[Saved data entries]
- - - - -

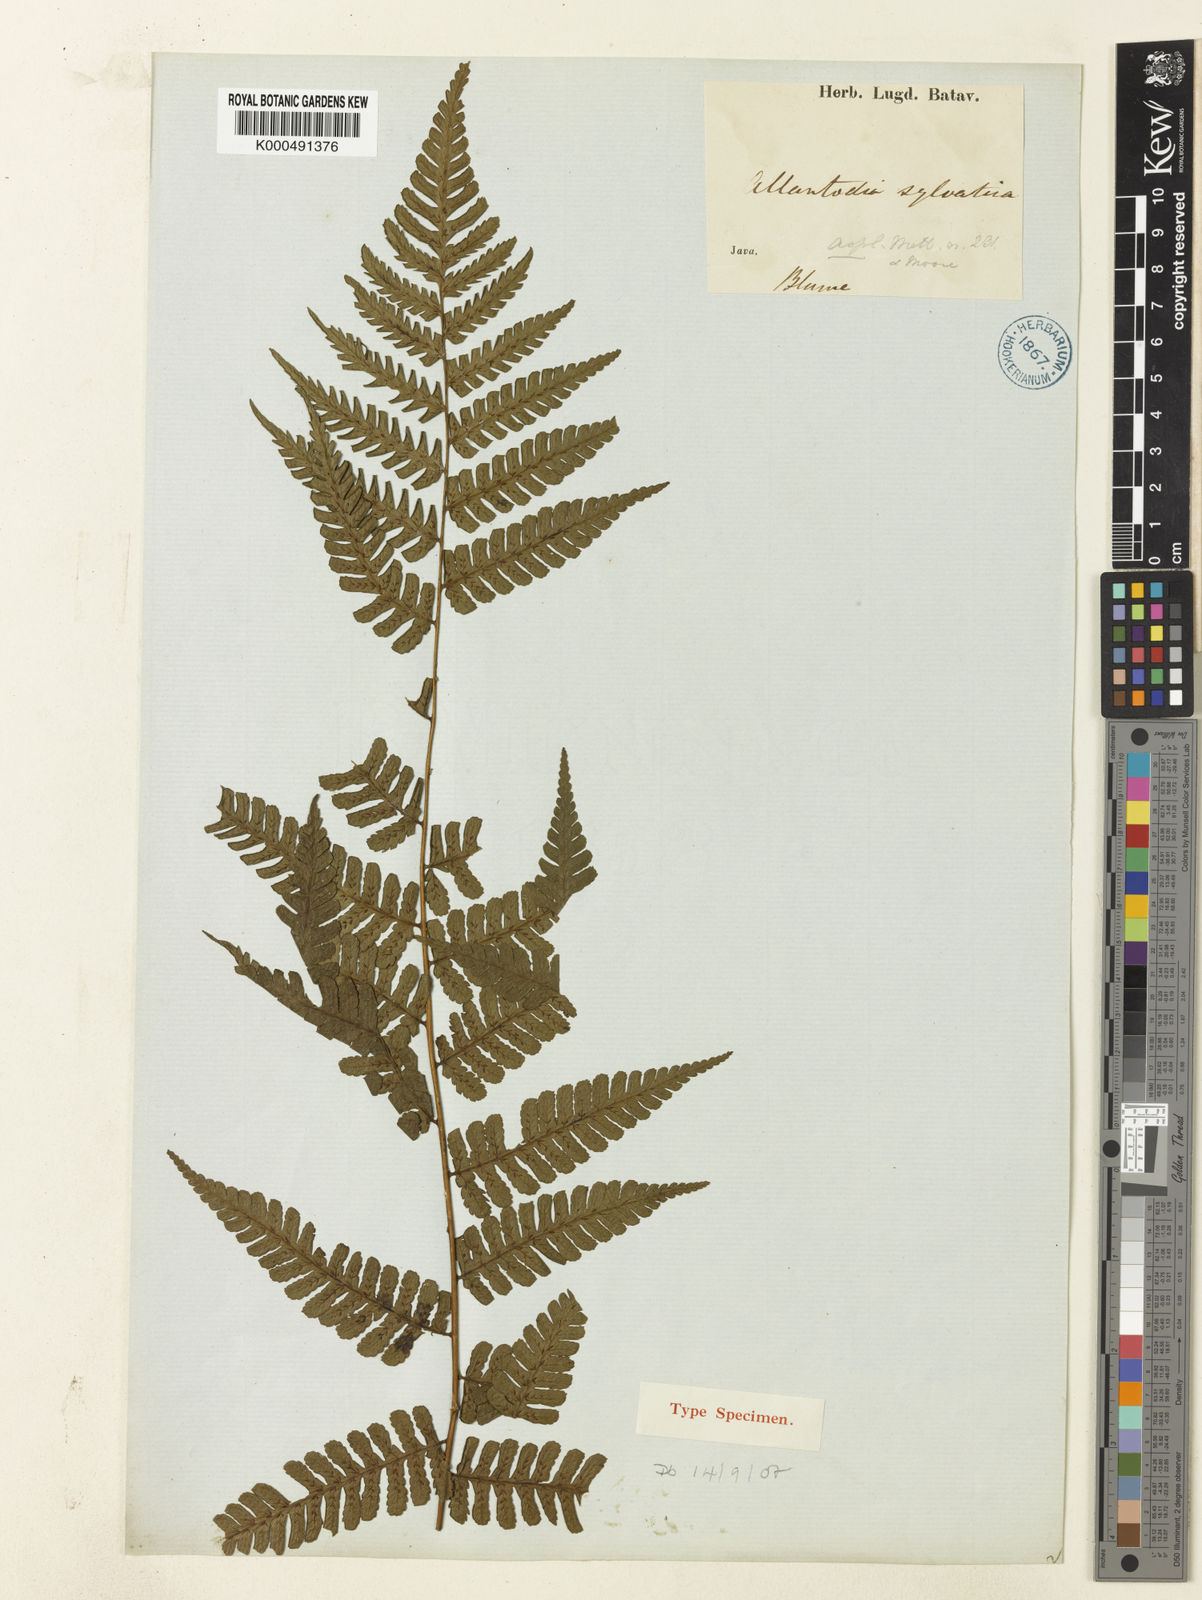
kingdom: Plantae
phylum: Tracheophyta
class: Polypodiopsida
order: Polypodiales
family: Athyriaceae
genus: Diplazium
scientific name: Diplazium sylvaticum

- - - - -

Reproduce every line of the listing above word for word, leaving out the pictures.

▸ OUTPUT
kingdom: Plantae
phylum: Tracheophyta
class: Polypodiopsida
order: Polypodiales
family: Athyriaceae
genus: Diplazium
scientific name: Diplazium sylvaticum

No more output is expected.